• [EXERCISE]
All of the records below are to be copied exactly.

Collected data
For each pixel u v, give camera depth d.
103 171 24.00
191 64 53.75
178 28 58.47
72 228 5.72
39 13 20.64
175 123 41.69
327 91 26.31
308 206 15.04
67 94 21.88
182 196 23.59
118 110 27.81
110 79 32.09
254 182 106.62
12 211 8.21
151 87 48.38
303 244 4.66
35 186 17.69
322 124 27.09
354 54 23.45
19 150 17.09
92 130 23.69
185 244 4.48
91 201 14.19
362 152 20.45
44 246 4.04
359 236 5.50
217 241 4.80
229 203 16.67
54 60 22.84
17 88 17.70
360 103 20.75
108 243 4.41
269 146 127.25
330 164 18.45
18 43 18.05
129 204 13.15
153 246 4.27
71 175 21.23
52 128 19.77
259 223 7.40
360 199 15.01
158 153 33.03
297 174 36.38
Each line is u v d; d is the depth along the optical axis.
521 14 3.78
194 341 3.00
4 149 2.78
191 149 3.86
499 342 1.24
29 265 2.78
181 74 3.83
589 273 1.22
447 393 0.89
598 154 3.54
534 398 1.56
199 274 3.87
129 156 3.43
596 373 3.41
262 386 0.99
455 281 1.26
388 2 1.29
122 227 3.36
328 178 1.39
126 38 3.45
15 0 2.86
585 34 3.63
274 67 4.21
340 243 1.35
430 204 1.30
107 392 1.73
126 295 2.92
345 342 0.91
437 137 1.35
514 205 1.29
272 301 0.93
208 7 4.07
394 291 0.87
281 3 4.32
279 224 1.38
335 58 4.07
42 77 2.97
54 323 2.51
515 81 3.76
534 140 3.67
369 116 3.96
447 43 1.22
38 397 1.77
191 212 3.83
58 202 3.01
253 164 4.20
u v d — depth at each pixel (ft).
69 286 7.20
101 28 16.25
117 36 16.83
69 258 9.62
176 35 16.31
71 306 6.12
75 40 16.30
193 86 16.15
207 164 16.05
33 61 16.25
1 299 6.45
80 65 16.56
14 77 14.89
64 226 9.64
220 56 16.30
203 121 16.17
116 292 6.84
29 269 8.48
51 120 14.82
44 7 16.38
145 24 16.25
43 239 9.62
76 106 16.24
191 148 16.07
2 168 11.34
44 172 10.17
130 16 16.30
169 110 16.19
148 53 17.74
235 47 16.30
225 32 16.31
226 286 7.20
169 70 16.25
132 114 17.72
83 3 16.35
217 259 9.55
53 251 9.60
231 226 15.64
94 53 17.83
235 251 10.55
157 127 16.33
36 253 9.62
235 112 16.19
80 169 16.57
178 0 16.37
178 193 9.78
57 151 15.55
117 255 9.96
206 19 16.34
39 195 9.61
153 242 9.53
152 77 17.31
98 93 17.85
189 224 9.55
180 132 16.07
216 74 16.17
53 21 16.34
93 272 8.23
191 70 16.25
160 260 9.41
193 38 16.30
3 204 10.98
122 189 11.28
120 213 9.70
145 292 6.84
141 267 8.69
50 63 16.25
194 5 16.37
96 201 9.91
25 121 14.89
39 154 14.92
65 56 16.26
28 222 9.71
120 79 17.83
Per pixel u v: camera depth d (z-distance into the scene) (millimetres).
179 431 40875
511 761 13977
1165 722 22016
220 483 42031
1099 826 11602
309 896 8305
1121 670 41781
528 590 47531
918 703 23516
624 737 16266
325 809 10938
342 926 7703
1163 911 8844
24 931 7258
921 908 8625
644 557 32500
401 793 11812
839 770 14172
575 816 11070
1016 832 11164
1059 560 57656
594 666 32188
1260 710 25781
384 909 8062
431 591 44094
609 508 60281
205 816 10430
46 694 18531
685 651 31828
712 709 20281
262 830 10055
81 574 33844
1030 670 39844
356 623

• [EXERCISE RESULT]
For each pixel u v, give camera depth d.
103 171 24.00
191 64 53.75
178 28 58.47
72 228 5.72
39 13 20.64
175 123 41.69
327 91 26.31
308 206 15.04
67 94 21.88
182 196 23.59
118 110 27.81
110 79 32.09
254 182 106.62
12 211 8.21
151 87 48.38
303 244 4.66
35 186 17.69
322 124 27.09
354 54 23.45
19 150 17.09
92 130 23.69
185 244 4.48
91 201 14.19
362 152 20.45
44 246 4.04
359 236 5.50
217 241 4.80
229 203 16.67
54 60 22.84
17 88 17.70
360 103 20.75
108 243 4.41
269 146 127.25
330 164 18.45
18 43 18.05
129 204 13.15
153 246 4.27
71 175 21.23
52 128 19.77
259 223 7.40
360 199 15.01
158 153 33.03
297 174 36.38
Each line is u v d; d is the depth along the optical axis.
521 14 3.78
194 341 3.00
4 149 2.78
191 149 3.86
499 342 1.24
29 265 2.78
181 74 3.83
589 273 1.22
447 393 0.89
598 154 3.54
534 398 1.56
199 274 3.87
129 156 3.43
596 373 3.41
262 386 0.99
455 281 1.26
388 2 1.29
122 227 3.36
328 178 1.39
126 38 3.45
15 0 2.86
585 34 3.63
274 67 4.21
340 243 1.35
430 204 1.30
107 392 1.73
126 295 2.92
345 342 0.91
437 137 1.35
514 205 1.29
272 301 0.93
208 7 4.07
394 291 0.87
281 3 4.32
279 224 1.38
335 58 4.07
42 77 2.97
54 323 2.51
515 81 3.76
534 140 3.67
369 116 3.96
447 43 1.22
38 397 1.77
191 212 3.83
58 202 3.01
253 164 4.20
u v d — depth at each pixel (ft).
69 286 7.20
101 28 16.25
117 36 16.83
69 258 9.62
176 35 16.31
71 306 6.12
75 40 16.30
193 86 16.15
207 164 16.05
33 61 16.25
1 299 6.45
80 65 16.56
14 77 14.89
64 226 9.64
220 56 16.30
203 121 16.17
116 292 6.84
29 269 8.48
51 120 14.82
44 7 16.38
145 24 16.25
43 239 9.62
76 106 16.24
191 148 16.07
2 168 11.34
44 172 10.17
130 16 16.30
169 110 16.19
148 53 17.74
235 47 16.30
225 32 16.31
226 286 7.20
169 70 16.25
132 114 17.72
83 3 16.35
217 259 9.55
53 251 9.60
231 226 15.64
94 53 17.83
235 251 10.55
157 127 16.33
36 253 9.62
235 112 16.19
80 169 16.57
178 0 16.37
178 193 9.78
57 151 15.55
117 255 9.96
206 19 16.34
39 195 9.61
153 242 9.53
152 77 17.31
98 93 17.85
189 224 9.55
180 132 16.07
216 74 16.17
53 21 16.34
93 272 8.23
191 70 16.25
160 260 9.41
193 38 16.30
3 204 10.98
122 189 11.28
120 213 9.70
145 292 6.84
141 267 8.69
50 63 16.25
194 5 16.37
96 201 9.91
25 121 14.89
39 154 14.92
65 56 16.26
28 222 9.71
120 79 17.83
Per pixel u v: camera depth d (z-distance into the scene) (millimetres).
179 431 40875
511 761 13977
1165 722 22016
220 483 42031
1099 826 11602
309 896 8305
1121 670 41781
528 590 47531
918 703 23516
624 737 16266
325 809 10938
342 926 7703
1163 911 8844
24 931 7258
921 908 8625
644 557 32500
401 793 11812
839 770 14172
575 816 11070
1016 832 11164
1059 560 57656
594 666 32188
1260 710 25781
384 909 8062
431 591 44094
609 508 60281
205 816 10430
46 694 18531
685 651 31828
712 709 20281
262 830 10055
81 574 33844
1030 670 39844
356 623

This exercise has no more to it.